Project AERO applies the theory of "critical slowing down" to infectious diseases. Critical slowing down is the idea that as complex systems approach a tipping point--a threshold beyond which the system is vulnerable to collapse--they exhibit recognizable patterns that can alert observers that the tipping point is imminent.
In the case of an infectious disease system, the patterns appear in public health case reports and the tipping point is the point at which each infected individual tends to pass the infection on to more than one other person. Once that happens, the population is at risk of an outbreak.
But in most cases major outbreaks don't occur as soon as they are theoretically possible, according to Christopher J. Dibble, a postdoctoral associate at the Odum School who led the study.
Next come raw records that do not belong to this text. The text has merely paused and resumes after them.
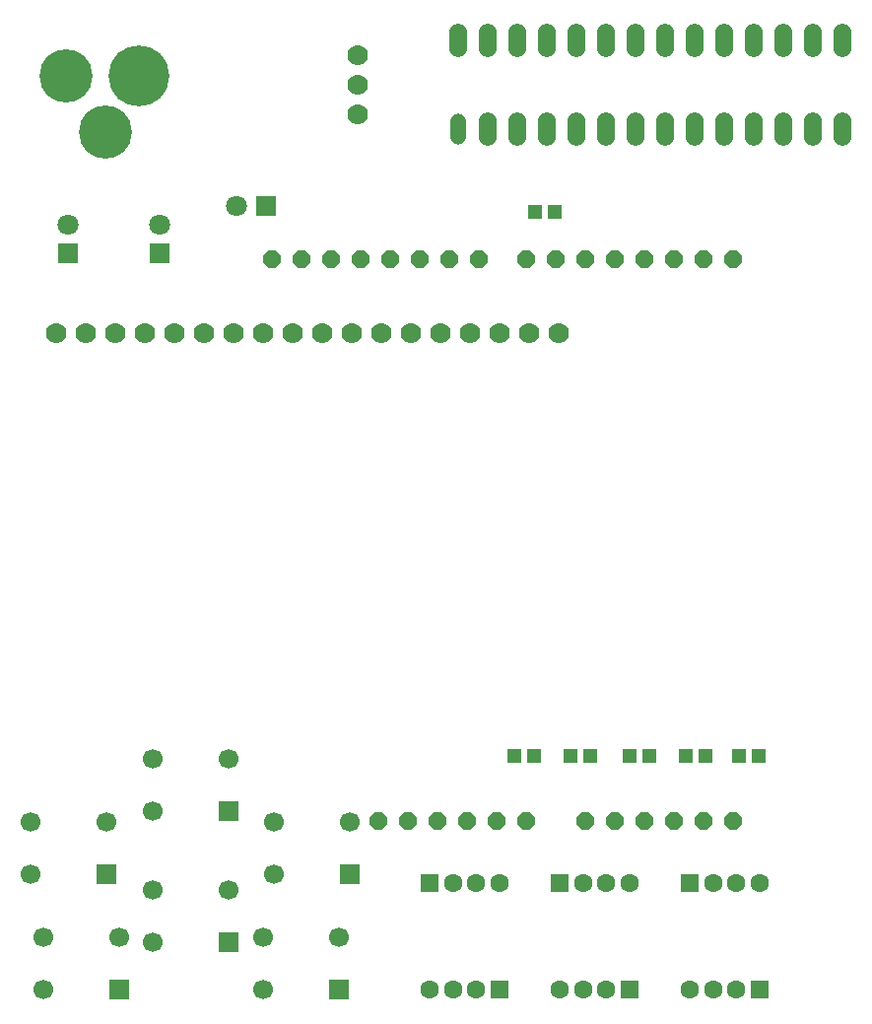
<source format=gbr>
G04 DipTrace 3.3.1.3*
G04 TopMask.gbr*
%MOIN*%
G04 #@! TF.FileFunction,Soldermask,Top*
G04 #@! TF.Part,Single*
%AMOUTLINE0*
4,1,20,
-0.02608,0.026058,
-0.024514,0.034979,
-0.019993,0.042827,
-0.013059,0.048655,
-0.004551,0.05176,
0.004507,0.051768,
0.01302,0.048677,
0.019963,0.042861,
0.0245,0.035021,
0.02608,0.026102,
0.02608,-0.026058,
0.024514,-0.034979,
0.019993,-0.042827,
0.013059,-0.048655,
0.004551,-0.05176,
-0.004507,-0.051768,
-0.01302,-0.048677,
-0.019963,-0.042861,
-0.0245,-0.035021,
-0.02608,-0.026102,
-0.02608,0.026058,
0*%
%AMOUTLINE1*
4,1,20,
-0.03002,0.026401,
-0.028275,0.036344,
-0.02306,0.045396,
-0.015062,0.052118,
-0.005249,0.055699,
0.005198,0.055708,
0.015017,0.052144,
0.023026,0.045435,
0.028258,0.036393,
0.03002,0.026449,
0.03002,-0.026401,
0.028275,-0.036344,
0.02306,-0.045396,
0.015062,-0.052118,
0.005249,-0.055699,
-0.005198,-0.055708,
-0.015017,-0.052144,
-0.023026,-0.045435,
-0.028258,-0.036393,
-0.03002,-0.026449,
-0.03002,0.026401,
0*%
%AMOUTLINE3*
4,1,8,
0.030488,-0.012629,
0.012629,-0.030488,
-0.012629,-0.030488,
-0.030488,-0.012629,
-0.030488,0.012629,
-0.012629,0.030488,
0.012629,0.030488,
0.030488,0.012629,
0.030488,-0.012629,
0*%
%ADD25C,0.07*%
%ADD26R,0.066929X0.066929*%
%ADD27C,0.066929*%
%ADD29C,0.205354*%
%ADD30C,0.179685*%
%ADD50R,0.051187X0.04725*%
%ADD52C,0.070872*%
%ADD54C,0.070872*%
%ADD56R,0.070872X0.070872*%
%ADD58C,0.062998*%
%ADD60R,0.062998X0.062998*%
%ADD65OUTLINE0*%
%ADD66OUTLINE1*%
%ADD68OUTLINE3*%
%FSLAX26Y26*%
G04*
G70*
G90*
G75*
G01*
G04 TopMask*
%LPD*%
D60*
X2133700Y485432D3*
D58*
X2054960D3*
X1976220D3*
X1897480D3*
D60*
Y843700D3*
D58*
X1976220D3*
X2054960D3*
X2133700D3*
D56*
X1343700Y3133700D3*
D54*
X1243700D3*
D60*
X2573700Y485432D3*
D58*
X2494960D3*
X2416220D3*
X2337480D3*
D60*
Y843700D3*
D58*
X2416220D3*
X2494960D3*
X2573700D3*
D60*
X3013700Y485432D3*
D58*
X2934960D3*
X2856220D3*
X2777480D3*
D60*
Y843700D3*
D58*
X2856220D3*
X2934960D3*
X3013700D3*
D56*
X983700Y2973700D3*
D52*
Y3072125D3*
D56*
X673700Y2973700D3*
D52*
Y3072125D3*
D50*
X2943700Y1273700D3*
X3010629D3*
X2763700D3*
X2830629D3*
X2573700D3*
X2640629D3*
X2373700D3*
X2440629D3*
X2183700D3*
X2250629D3*
X2253700Y3113700D3*
X2320629D3*
D65*
X1993700Y3393700D3*
D66*
X2093700D3*
X2193700D3*
X2293700D3*
X2393700D3*
X2493700D3*
X2593700D3*
X2693700D3*
X2793700D3*
X2893700D3*
X2993700D3*
X3093700D3*
X3193700D3*
X3293700D3*
Y3693700D3*
X3193700D3*
X3093700D3*
X2993700D3*
X2893700D3*
X2793700D3*
X2693700D3*
X2593700D3*
X2493700D3*
X2393700D3*
X2293700D3*
X2193700D3*
X2093700D3*
X1993700D3*
D68*
X2523700Y2953700D3*
X2423700Y1053700D3*
X2623700Y2953700D3*
X2723700D3*
X2823700D3*
X2923700D3*
X2423700D3*
X2323700D3*
X2223700D3*
X2063700D3*
X1963700D3*
X1863700D3*
X1763700D3*
X1663700D3*
X1563700D3*
X1463700D3*
X1363700D3*
X2523700Y1053700D3*
X2623700D3*
X2723700D3*
X2823700D3*
X2923700D3*
X2223700D3*
X2123700D3*
X2023700D3*
X1923700D3*
X1823700D3*
X1723700D3*
D25*
X634015Y2704172D3*
X734015D3*
X834015D3*
X934015D3*
X1034015D3*
X1134015D3*
X1234015D3*
X1334015D3*
X1434015D3*
X1534015D3*
X1634015D3*
X1734015D3*
X1834015D3*
X1934015D3*
X2034015D3*
X2134015D3*
X2234015D3*
X2334015D3*
X1653700Y3543700D3*
Y3443700D3*
Y3643700D3*
D26*
X803700Y873700D3*
D27*
Y1050865D3*
X547794D3*
Y873700D3*
D26*
X1626535D3*
D27*
Y1050865D3*
X1370629D3*
Y873700D3*
D26*
X1216535Y1087794D3*
D27*
Y1264960D3*
X960629D3*
Y1087794D3*
D26*
X1216535Y643700D3*
D27*
Y820865D3*
X960629D3*
Y643700D3*
D26*
X846535Y483700D3*
D27*
Y660865D3*
X590629D3*
Y483700D3*
D29*
X913700Y3573700D3*
D30*
X667637D3*
X801495Y3384724D3*
D26*
X1589369Y483700D3*
D27*
Y660865D3*
X1333464D3*
Y483700D3*
M02*

</source>
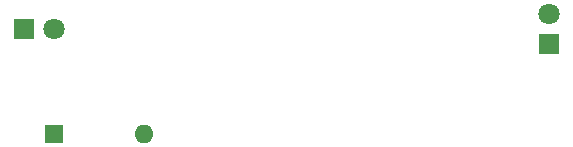
<source format=gbr>
%TF.GenerationSoftware,KiCad,Pcbnew,(5.1.7)-1*%
%TF.CreationDate,2020-12-06T23:47:07-03:00*%
%TF.ProjectId,Emisor,456d6973-6f72-42e6-9b69-6361645f7063,rev?*%
%TF.SameCoordinates,Original*%
%TF.FileFunction,Soldermask,Bot*%
%TF.FilePolarity,Negative*%
%FSLAX46Y46*%
G04 Gerber Fmt 4.6, Leading zero omitted, Abs format (unit mm)*
G04 Created by KiCad (PCBNEW (5.1.7)-1) date 2020-12-06 23:47:07*
%MOMM*%
%LPD*%
G01*
G04 APERTURE LIST*
%ADD10C,1.800000*%
%ADD11R,1.800000X1.800000*%
%ADD12O,1.600000X1.600000*%
%ADD13R,1.600000X1.600000*%
G04 APERTURE END LIST*
D10*
%TO.C,D2*%
X118110000Y-69850000D03*
D11*
X118110000Y-72390000D03*
%TD*%
D10*
%TO.C,D1*%
X76200000Y-71120000D03*
D11*
X73660000Y-71120000D03*
%TD*%
D12*
%TO.C,SW1*%
X83820000Y-80010000D03*
D13*
X76200000Y-80010000D03*
%TD*%
M02*

</source>
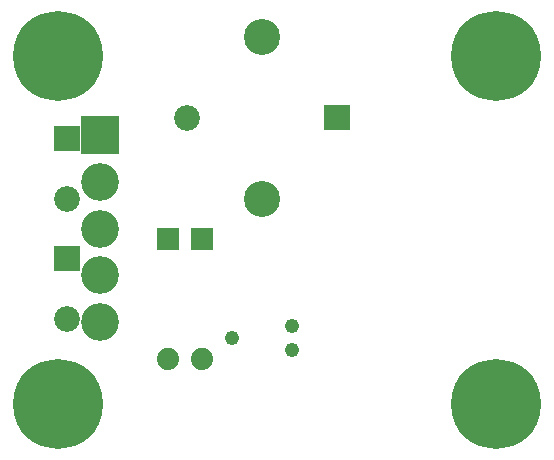
<source format=gbr>
G04 start of page 8 for group -4062 idx -4062 *
G04 Title: (unknown), soldermask *
G04 Creator: pcb 20140316 *
G04 CreationDate: Wed 15 Apr 2020 03:26:38 PM GMT UTC *
G04 For: railfan *
G04 Format: Gerber/RS-274X *
G04 PCB-Dimensions (mil): 1800.00 1500.00 *
G04 PCB-Coordinate-Origin: lower left *
%MOIN*%
%FSLAX25Y25*%
%LNBOTTOMMASK*%
%ADD78C,0.0490*%
%ADD77C,0.0740*%
%ADD76C,0.1200*%
%ADD75C,0.1260*%
%ADD74C,0.0001*%
%ADD73C,0.2997*%
%ADD72C,0.0860*%
G54D72*X60000Y112500D03*
G54D73*X17000Y133000D03*
G54D74*G36*
X24700Y113000D02*Y100400D01*
X37300D01*
Y113000D01*
X24700D01*
G37*
G54D75*X31000Y91100D03*
G54D74*G36*
X15700Y109800D02*Y101200D01*
X24300D01*
Y109800D01*
X15700D01*
G37*
G36*
X105700Y116800D02*Y108200D01*
X114300D01*
Y116800D01*
X105700D01*
G37*
G54D76*X85000Y85500D03*
Y139500D03*
G54D73*X163000Y133000D03*
X17000Y17000D03*
G54D75*X31000Y75500D03*
Y59900D03*
Y44300D03*
G54D74*G36*
X15700Y69800D02*Y61200D01*
X24300D01*
Y69800D01*
X15700D01*
G37*
G54D72*X20000Y45500D03*
Y85500D03*
G54D74*G36*
X49800Y75700D02*Y68300D01*
X57200D01*
Y75700D01*
X49800D01*
G37*
G36*
X61300D02*Y68300D01*
X68700D01*
Y75700D01*
X61300D01*
G37*
G54D77*X53500Y32000D03*
G54D73*X163000Y17000D03*
G54D77*X65000Y32000D03*
G54D78*X75000Y39000D03*
X95000Y43000D03*
Y35000D03*
M02*

</source>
"We know that there's some amount of delay between the theoretical point and the first major outbreak, and this effort was aimed in part at finding some likely values for that waiting time and in part to discern what drives it," Dibble said.
With his colleagues, Dibble developed a mathematical model representing a population made up of people susceptible to a disease, people currently infected by the disease and people recovered from the disease and therefore immune. They incorporated parameters such as host birth and death rate, disease transmission rate, rate of recovery, population size and the rate of infection from external sources.
The researchers then ran thousands of model simulations based on different disease systems.
They found that two factors had the most influence on the length of time between tipping point and outbreak. The first was the speed with which the pathogen's basic reproductive ratio increases as the tipping point nears.
"The faster you approach that transition, the less waiting time you'll have," Dibble said. "That's one of the main additions to the existing theoretical work that this paper addresses."
The other key factor is the rate at which infection is introduced from outside the population: The more frequently infection is introduced, the shorter the delay before an outbreak.
The findings are important for several reasons, according to Dibble. One is that they will allow public health experts to gain insights into the drivers of outbreaks and epidemics.
"Once we understand this waiting time, we can learn from past epidemics," Dibble said. "Using some of the modeling approaches that we've taken here we can extrapolate backward. If we had an epidemic in March, for instance, it's really tempting to assume that something must have happened in February or January to cause this population to change in a way that allowed it to experience this outbreak. But the problem is that the important change might have happened well before that. If we don't account for the delay between an actual outbreak and the point at which it was theoretically possible, we may be looking in the wrong place for the driver."
Equally important is being able to provide an estimate of the likely delay between tipping point and major outbreak for a given disease system and population.
"The goal of Project Aero is not so much to tell us how to curb an outbreak once it's started as to gain more lead time on knowing that an epidemic's coming," said postdoctoral researcher Eamon B. O'Dea, one of the paper's co-authors. "Depending on the disease, officials might use the time to try to increase resources for treatment, initiate a pulse vaccination campaign, or do whatever they think will most reduce the risk," he said.
Dibble said that the team hopes eventually to develop an early warning system that can predict both when an outbreak becomes possible and how long the delay until the first major outbreak is likely to be.
"It will never be as clean, unfortunately, as saying 'six months is how long you have to wait,'" Dibble said. "But we hope to be able to offer a range of possible values: It could happen on day one or it could happen a year or two later. I'd love to see that in practice. We have a lot more work to do to get it there, but this is a big first step."
The study, "Waiting time to infectious disease emergence," was co-authored by Odum School associate professor Andrew W. Park. Funding for Project AERO is provided by the National Institutes of Health grant No. U01GM110744.